In two unrelated cases, young men who were running what police called "sophisticated" marijuana grow operations received conditional sentences in Sechelt provincial court last week.

One grow-op in Egmont was uncovered in November 2002 when someone broke into the rented house, trashed the living quarters upstairs, broke into the locked basement where the pot was growing and stole the mature crop. In what Judge Dan Moon described as an example of a "grow-rip," the pot burglars left threatening notes, destroyed almost everything in the house and then left the front door open and burglar alarm ringing, which alerted neighbours to call the police.

Although the largest pot plants appeared to have been stolen, the house still contained 477 plants at different stages of growth and 3,500 grams of dry marijuana. A police drug expert estimated the remaining plants would have a value of $200,000 to $300,000 at maturity. The growing equipment left in the basement had a value of about $12,000.

A clandestine Hydro bypass used to power the lights, fans and pumps was "tantamount to hooking up a toaster to Niagara Falls, in terms of the dangers involved," according to Crown prosecutor Don Fairweather.

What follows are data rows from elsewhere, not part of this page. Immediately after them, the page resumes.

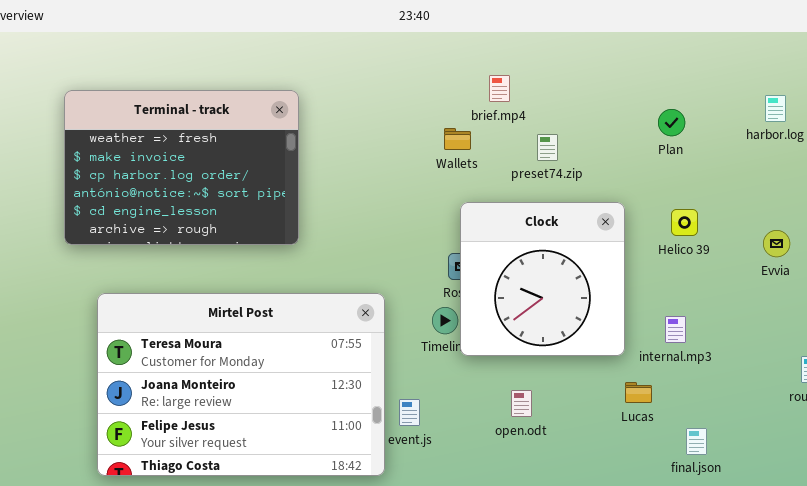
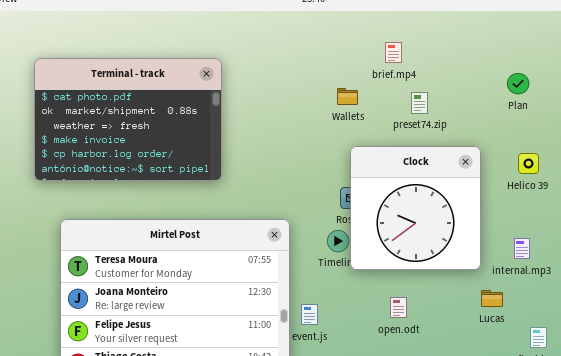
brief.mp4: [489,75,510,102] -> [385,42,402,63], moved
Terminal - track: [64,90,299,245] -> [34,58,222,181], scrolled up 2 rows

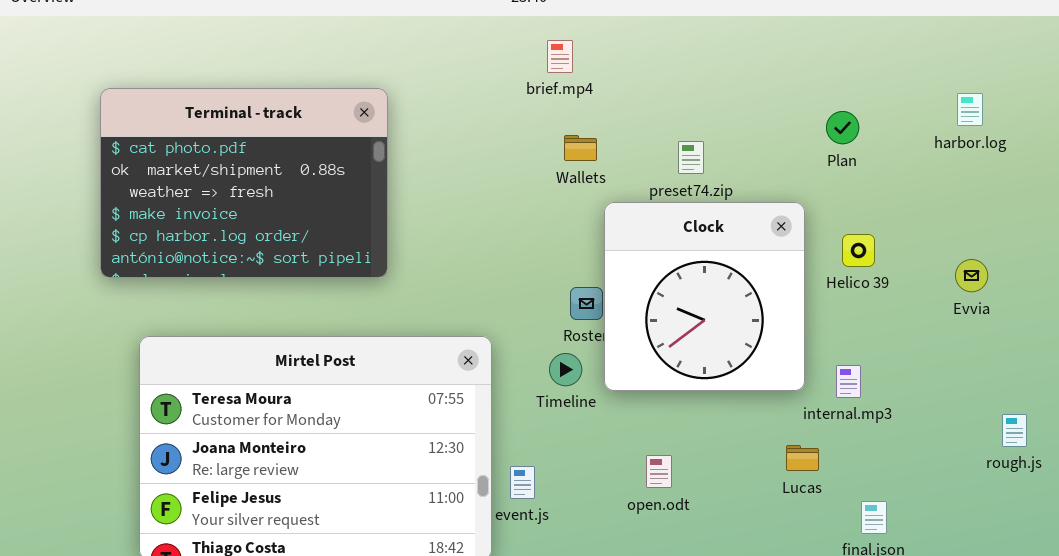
brief.mp4: [385,42,402,63] -> [547,40,573,73], moved
Clock: [350,146,481,270] -> [604,202,805,391], moved

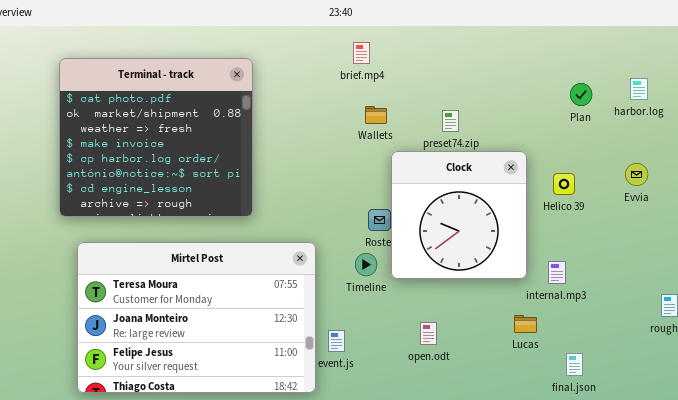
Terminal - track: [100,88,388,278] -> [59,58,253,217], moved, resized
Plan: [826,111,859,144] -> [570,83,592,106], moved
Evvia: [955,259,988,292] -> [625,163,648,186], moved

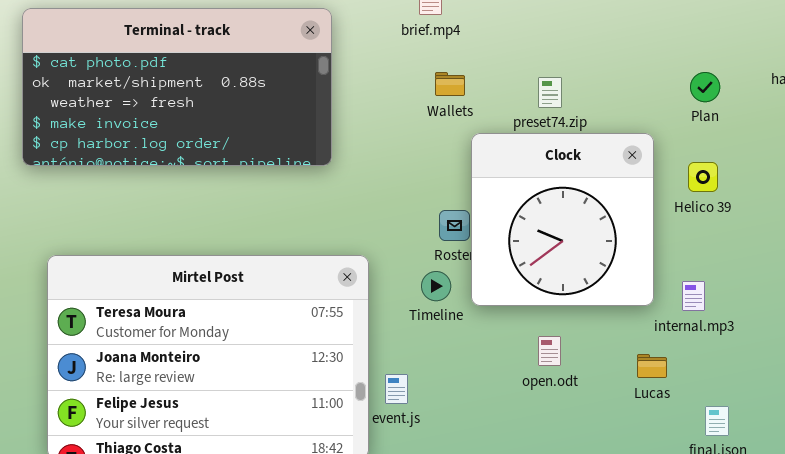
Terminal - track: [59,58,253,217] -> [22,8,332,166], resized
Plan: [570,83,592,106] -> [690,72,720,102], moved
open.odt: [420,322,437,345] -> [538,336,561,366], moved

The tenant, 22-year-old Robert Doerksen, pleaded guilty to production of a controlled substance on March 16. Doerksen said he did not set up the grow-op, but had been care-taking it for another grower for about six weeks. Doerksen had come to Egmont to get away from undesirable friends in Maple Ridge and to serve a conditional sentence for an earlier break and enter. He was still on that conditional sentence during part of the time he was care-taking the large grow-op.

Moon sentenced Doerksen to a 15-month conditional sentence. Until Sept. 15 he must remain in his mother's home 24 hours a day except for employment, education or meetings with his conditional sentence supervisor. He must also pay $1,200 restitution to B.C. Hydro.

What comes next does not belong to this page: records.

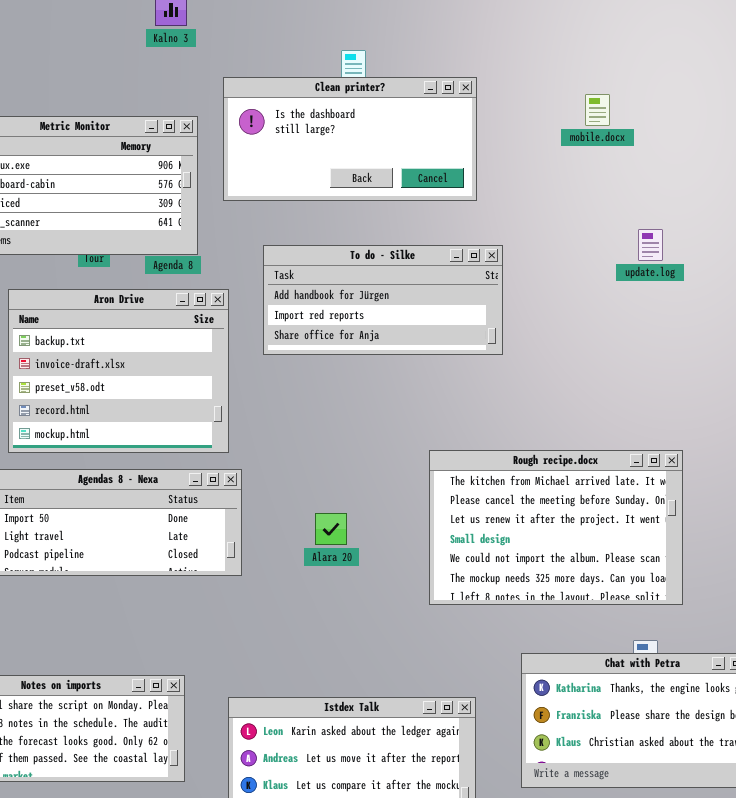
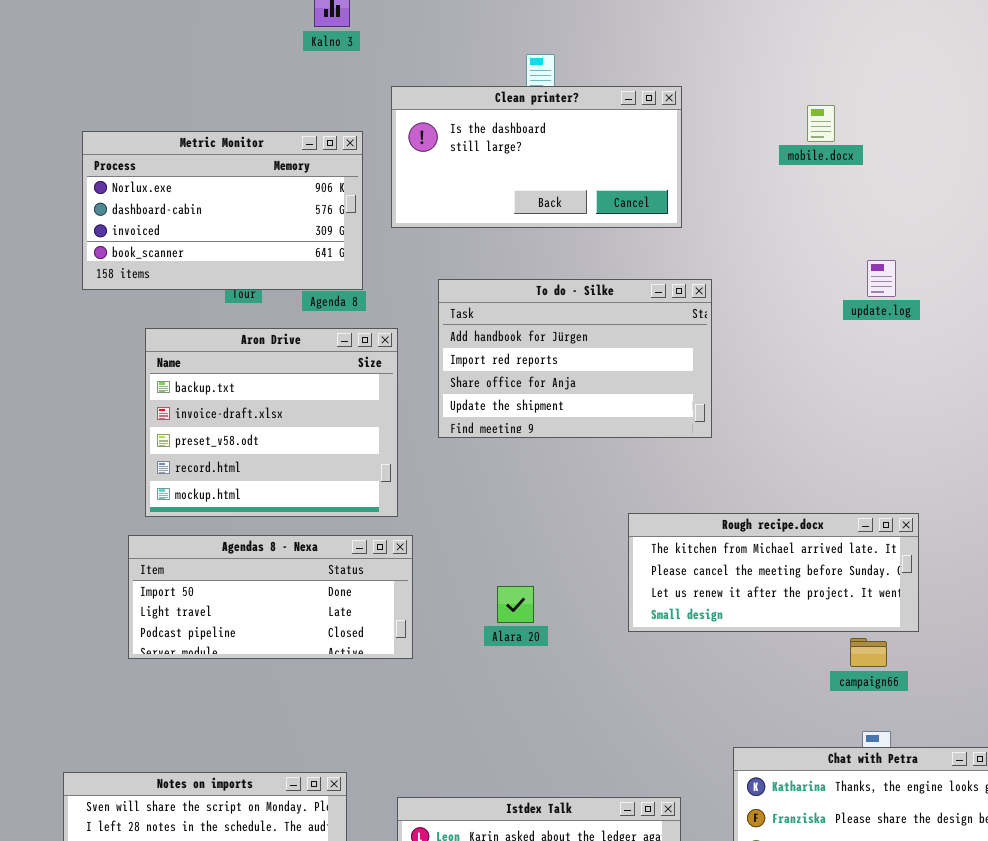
To do - Silke: [263,245,503,355] -> [438,279,712,438], resized
Rough recipe.docx: [429,450,683,605] -> [628,513,919,632], resized

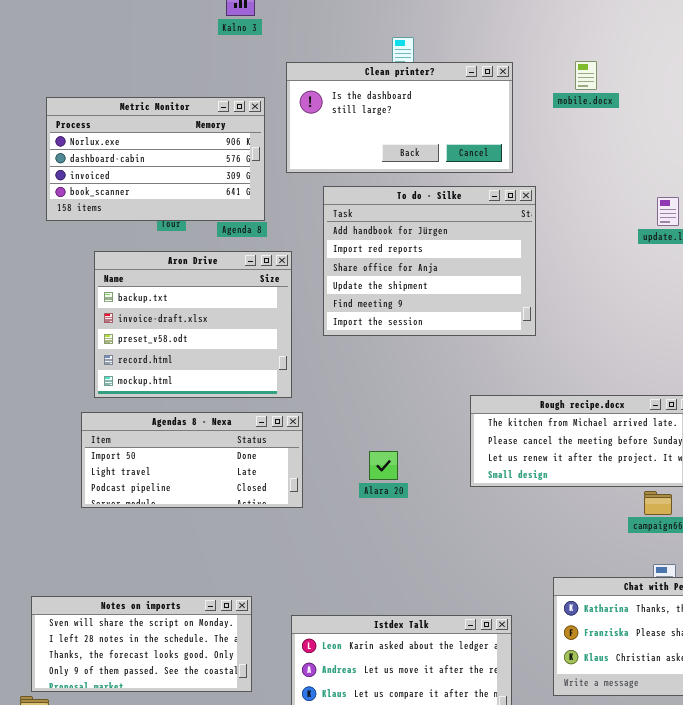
mobile.docx: [807,105,835,142] -> [575,61,597,90], moved
To do - Silke: [438,279,712,438] -> [323,186,536,336], resized

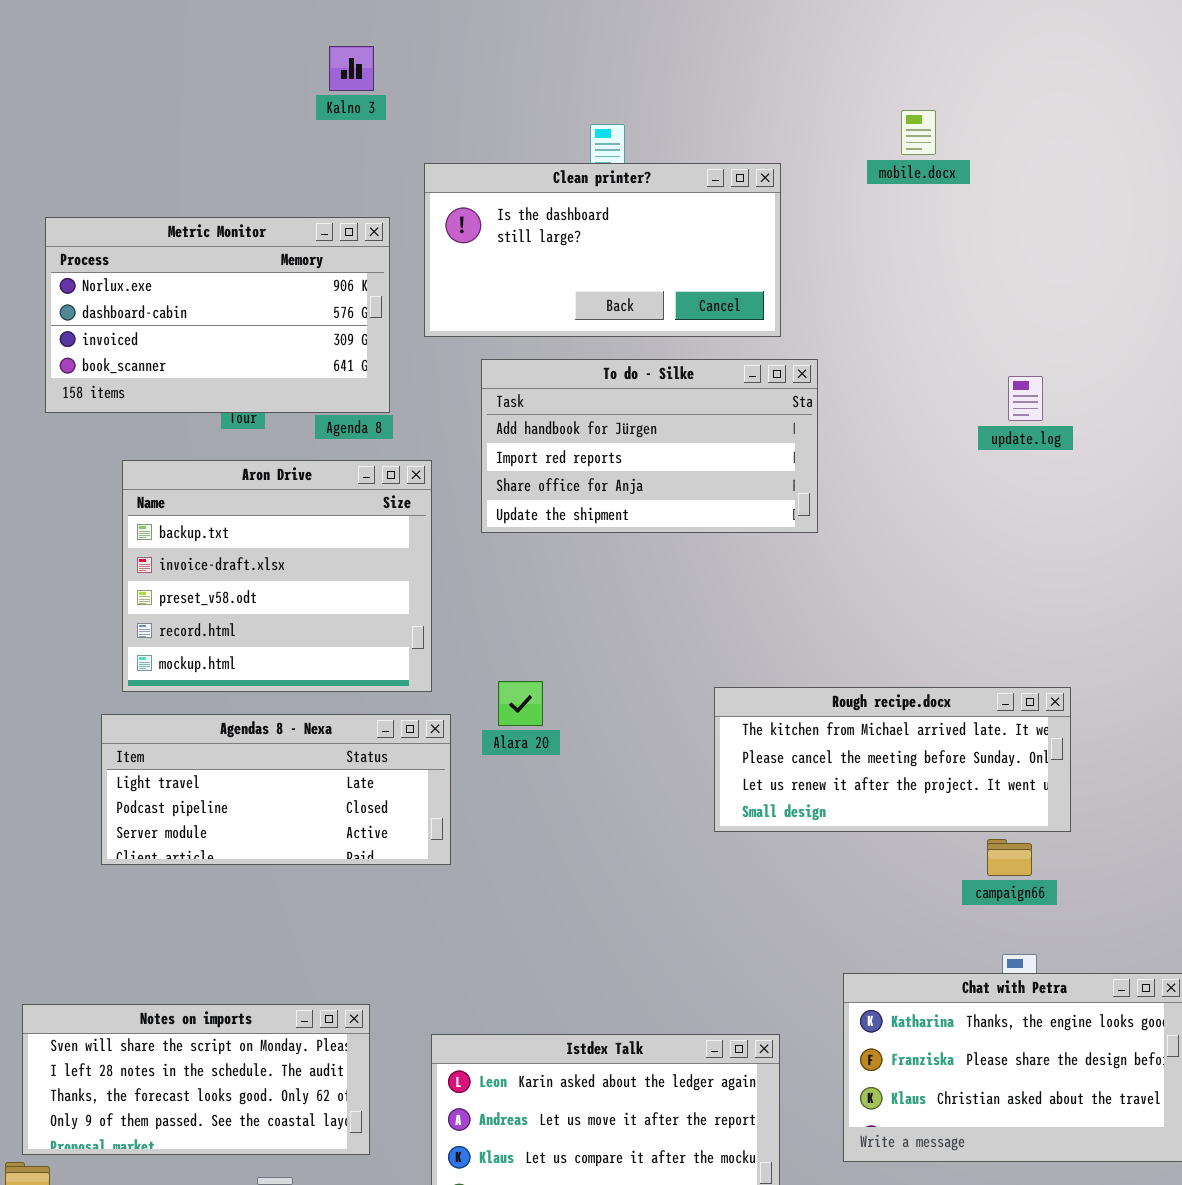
mobile.docx: [575,61,597,90] -> [901,110,936,155], moved
To do - Silke: [323,186,536,336] -> [481,359,818,533], resized
Agendas 8 - Nexa: [81,412,303,508] -> [101,714,451,865], scrolled down 1 row
Alara 20: [369,451,398,480] -> [498,681,543,726], moved

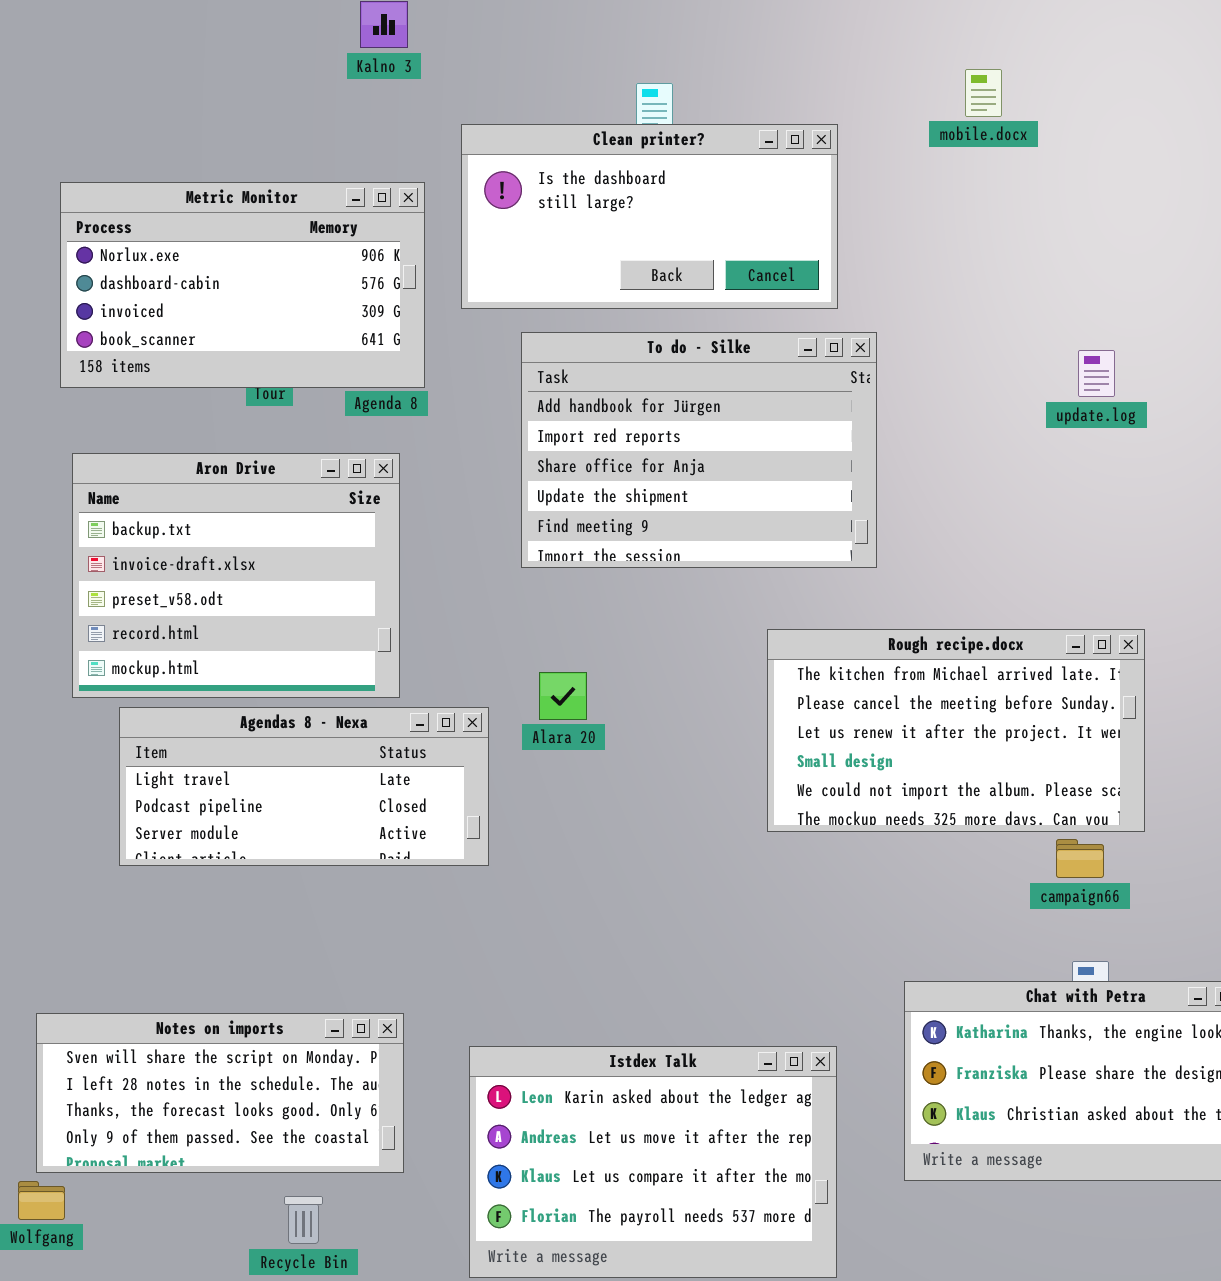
To do - Silke: [481,359,818,533] -> [521,332,877,568], resized
Aron Drive: [122,460,432,692] -> [72,453,400,698], moved
Rough recipe.docx: [714,687,1071,832] -> [767,629,1145,832], resized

Moon told Doerksen that the only reason he was not going to jail was that he pleaded guilty.

In an unrelated grow operation, Patrick Michael Moran was arrested in September 2001. Police, tipped off by Moran's landlord, raided his rented home and seized 59 marijuana plants, 34 grams of dried bud, hydroponic equipment and firearms. On March 15, Moran pleaded guilty to production of marijuana.

Fairweather said although the number of plants was not very large, this grow show was a pure hydroponic operation for the purpose of commercial sale.

"What was impressive, from a grower's point of view, was the density of bud on each plant," said Fairweather.

An RCMP drug expert estimated that the crop at maturity would yield more than 2,000 grams of dried bud, with a value of about $13,000 if sold by the pound.

Moran's lawyer said Moran was a heavy marijuana smoker who was growing the bud for his own consumption. He has now turned his life around, become an "exemplary citizen," and is working hard to establish a legitimate business, said his lawyer.

Moon ordered a 12-month conditional sentence. During the first six months, Moran must obey a 9 p.m. to 6 a.m. curfew. He must also perform 180 hours of community service work.

Moran's firearms were stored in a safe, legal manner, but the judge prohibited him from owning firearms or explosives for 10 years. His guns have been transferred to the ownership of his former firearms instructor.